CPS can afford the CTU’s demands. By its own admission, the district is on solid—and stable—financial footing today. After 2017, the district began receiving more than $1 billion annually in new public funds in the wake of historic state legislation that reformed the school funding formula—legislation the CTU fought for in Springfield. That legislation created an equity-based school funding formula that channels more funds to school districts like Chicago that have high numbers of students in poverty and higher numbers of overcrowded classrooms.
Yet CPS has refused to use those new funds to alleviate dire conditions in the schools—and spent less on classroom needs in this year’s record $7.7 billion budget than it did last year.
“We’re fighting for the schools our students deserve—and class size matters,” said Robin Black Boose, a teacher at Ashe Elementary, where overcrowding is a serious problem. “Last year. my second grade classroom had 40 students. 40 students. This year, our kindergarten classroom has 39 students. Our students deserve better. But at the bargaining table, management doesn’t even want to talk about class size. The mayor’s always talking about equity. What about justice for our students?”
Should the union and CPS fail to come to agreement on a new contract before October 17, they’ll be joined on the picket line by 7,000 members of SEIU Local 73, which represents special education classroom assistants, janitors and security officers in CPS. Earlier this week, those workers announced their intention to strike on October 17 as they battle for better working conditions for their low-wage members, who are overwhelmingly Black and Latinx.

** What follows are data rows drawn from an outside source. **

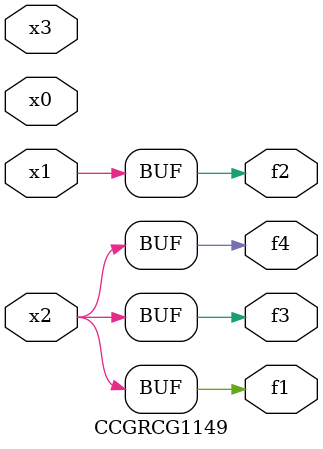
<source format=v>
module CCGRCG1149(
	input x0, x1, x2, x3,
	output f1, f2, f3, f4
);
	assign f1 = x2;
	assign f2 = x1;
	assign f3 = x2;
	assign f4 = x2;
endmodule

</source>
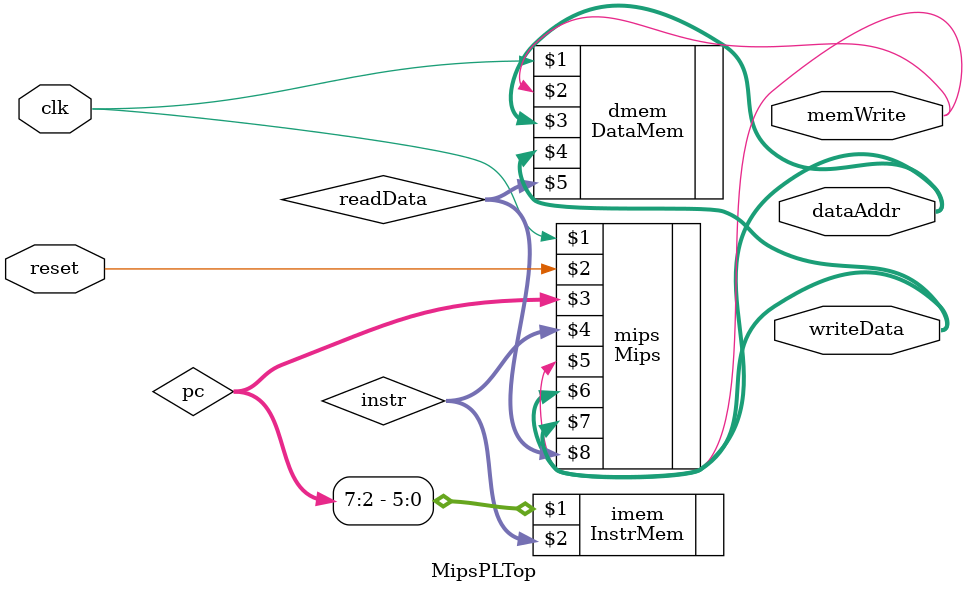
<source format=sv>
/**
 * パイプライン版MIPSマシン
 */
module MipsPLTop
  (input logic clk, reset,      // クロック、リセット
   output logic [31:0] writeData, dataAddr, // 書き込みデータ、データアドレス
   output logic       memWrite);           // 書き込みするかどうか
   
   logic [31:0] pc, instr, readData; // プログラム・カウンタ、命令データ、読み出しデータ

   Mips mips(clk, reset, pc, instr, memWrite, dataAddr, writeData, readData);
   InstrMem imem(pc[7:2], instr);
   DataMem dmem(clk, memWrite, dataAddr, writeData, readData);

endmodule // MipsPLTop

</source>
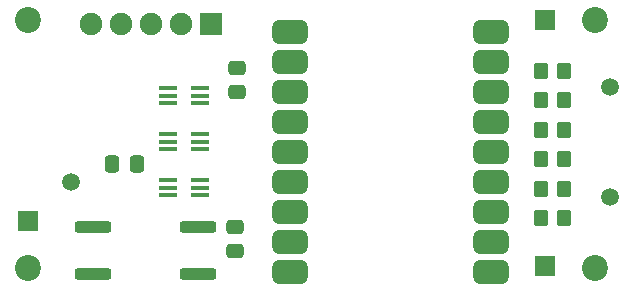
<source format=gbr>
%TF.GenerationSoftware,KiCad,Pcbnew,9.0.3-1.fc42*%
%TF.CreationDate,2025-07-19T22:58:11+02:00*%
%TF.ProjectId,yasio,79617369-6f2e-46b6-9963-61645f706362,rev?*%
%TF.SameCoordinates,Original*%
%TF.FileFunction,Soldermask,Top*%
%TF.FilePolarity,Negative*%
%FSLAX46Y46*%
G04 Gerber Fmt 4.6, Leading zero omitted, Abs format (unit mm)*
G04 Created by KiCad (PCBNEW 9.0.3-1.fc42) date 2025-07-19 22:58:11*
%MOMM*%
%LPD*%
G01*
G04 APERTURE LIST*
G04 Aperture macros list*
%AMRoundRect*
0 Rectangle with rounded corners*
0 $1 Rounding radius*
0 $2 $3 $4 $5 $6 $7 $8 $9 X,Y pos of 4 corners*
0 Add a 4 corners polygon primitive as box body*
4,1,4,$2,$3,$4,$5,$6,$7,$8,$9,$2,$3,0*
0 Add four circle primitives for the rounded corners*
1,1,$1+$1,$2,$3*
1,1,$1+$1,$4,$5*
1,1,$1+$1,$6,$7*
1,1,$1+$1,$8,$9*
0 Add four rect primitives between the rounded corners*
20,1,$1+$1,$2,$3,$4,$5,0*
20,1,$1+$1,$4,$5,$6,$7,0*
20,1,$1+$1,$6,$7,$8,$9,0*
20,1,$1+$1,$8,$9,$2,$3,0*%
G04 Aperture macros list end*
%ADD10RoundRect,0.250000X-0.350000X-0.450000X0.350000X-0.450000X0.350000X0.450000X-0.350000X0.450000X0*%
%ADD11RoundRect,0.100000X0.650000X0.100000X-0.650000X0.100000X-0.650000X-0.100000X0.650000X-0.100000X0*%
%ADD12C,1.500000*%
%ADD13R,1.700000X1.700000*%
%ADD14C,2.200000*%
%ADD15RoundRect,0.500000X-1.000000X-0.500000X1.000000X-0.500000X1.000000X0.500000X-1.000000X0.500000X0*%
%ADD16RoundRect,0.250000X-0.475000X0.337500X-0.475000X-0.337500X0.475000X-0.337500X0.475000X0.337500X0*%
%ADD17RoundRect,0.250000X0.475000X-0.337500X0.475000X0.337500X-0.475000X0.337500X-0.475000X-0.337500X0*%
%ADD18R,1.900000X1.900000*%
%ADD19O,1.900000X1.900000*%
%ADD20RoundRect,0.250000X-1.300000X-0.250000X1.300000X-0.250000X1.300000X0.250000X-1.300000X0.250000X0*%
%ADD21RoundRect,0.250000X0.337500X0.475000X-0.337500X0.475000X-0.337500X-0.475000X0.337500X-0.475000X0*%
G04 APERTURE END LIST*
D10*
%TO.C,R5*%
X145400000Y-116300000D03*
X147400000Y-116300000D03*
%TD*%
D11*
%TO.C,U2*%
X116530000Y-109050000D03*
X116530000Y-108400000D03*
X116530000Y-107750000D03*
X113870000Y-107750000D03*
X113870000Y-108400000D03*
X113870000Y-109050000D03*
%TD*%
D12*
%TO.C,FID3*%
X105600000Y-115700000D03*
%TD*%
D10*
%TO.C,R1*%
X145400000Y-106300000D03*
X147400000Y-106300000D03*
%TD*%
D13*
%TO.C,J2*%
X145800000Y-122800000D03*
%TD*%
D14*
%TO.C,H2*%
X150000000Y-102000000D03*
%TD*%
D15*
%TO.C,U1*%
X124200000Y-103040000D03*
X124200000Y-105580000D03*
X124200000Y-108120000D03*
X124200000Y-110660000D03*
X124200000Y-113200000D03*
X124200000Y-115740000D03*
X124200000Y-118280000D03*
X124200000Y-120820000D03*
X124200000Y-123360000D03*
X141200000Y-123360000D03*
X141200000Y-120820000D03*
X141200000Y-118280000D03*
X141200000Y-115740000D03*
X141200000Y-113200000D03*
X141200000Y-110660000D03*
X141200000Y-108120000D03*
X141200000Y-105580000D03*
X141200000Y-103040000D03*
%TD*%
D10*
%TO.C,R6*%
X145400000Y-118800000D03*
X147400000Y-118800000D03*
%TD*%
%TO.C,R4*%
X145400000Y-113800000D03*
X147400000Y-113800000D03*
%TD*%
D14*
%TO.C,H3*%
X102000000Y-123000000D03*
%TD*%
D11*
%TO.C,U4*%
X116530000Y-116850000D03*
X116530000Y-116200000D03*
X116530000Y-115550000D03*
X113870000Y-115550000D03*
X113870000Y-116200000D03*
X113870000Y-116850000D03*
%TD*%
%TO.C,U3*%
X116530000Y-112950000D03*
X116530000Y-112300000D03*
X116530000Y-111650000D03*
X113870000Y-111650000D03*
X113870000Y-112300000D03*
X113870000Y-112950000D03*
%TD*%
D16*
%TO.C,C1*%
X119500000Y-119500000D03*
X119500000Y-121575000D03*
%TD*%
D12*
%TO.C,FID2*%
X151300000Y-107700000D03*
%TD*%
D13*
%TO.C,J5*%
X102000000Y-119000000D03*
%TD*%
D14*
%TO.C,H1*%
X102000000Y-102000000D03*
%TD*%
D10*
%TO.C,R3*%
X145400000Y-111300000D03*
X147400000Y-111300000D03*
%TD*%
D17*
%TO.C,C2*%
X119700000Y-108137500D03*
X119700000Y-106062500D03*
%TD*%
D10*
%TO.C,R2*%
X145400000Y-108800000D03*
X147400000Y-108800000D03*
%TD*%
D18*
%TO.C,J1*%
X117475000Y-102300000D03*
D19*
X114935000Y-102300000D03*
X112395000Y-102300000D03*
X109855000Y-102300000D03*
X107315000Y-102300000D03*
%TD*%
D13*
%TO.C,J4*%
X145800000Y-102000000D03*
%TD*%
D20*
%TO.C,SW1*%
X107500000Y-119500000D03*
X116400000Y-119500000D03*
X107500000Y-123500000D03*
X116400000Y-123500000D03*
%TD*%
D21*
%TO.C,C3*%
X111200000Y-114200000D03*
X109125000Y-114200000D03*
%TD*%
D14*
%TO.C,H4*%
X150000000Y-123000000D03*
%TD*%
D12*
%TO.C,FID1*%
X151300000Y-117000000D03*
%TD*%
M02*

</source>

“My husband works for CTU, as well,” said SEIU member Karen Bynum, who works at Ray Elementary. “If we go on strike, all of our family’s income will be cut off. But we’re willing to take this stand because we’re fed up with oversized classrooms with not even enough seats in the classroom, no librarians, dirty conditions with no air conditioning, no gym teachers, broken faucets and water fountains, and nothing we can do to help our students. We have students with diabetes and sickle cell anemia, but if we don’t have a nurse every day—and we don’t—something could happen to those kids that could literally take their lives. We have got to take a stand for our students and we are going to get our students what they need.”
Those words were echoed by Linda Perales, a special education teacher at Corkery Elementary in Little Village. who spoke in both English and Spanish at the packed CTU union hall.
“We don’t want to strike, but we will if we have to,” said Perales. “Our students deserve smaller class sizes. They deserve nurses. They deserve social workers. They deserve bilingual educators. This is what we’re asking for at the table, and we’re willing to strike to get them for our students.”
Bargaining between the CTU and CPS continues on Thursday.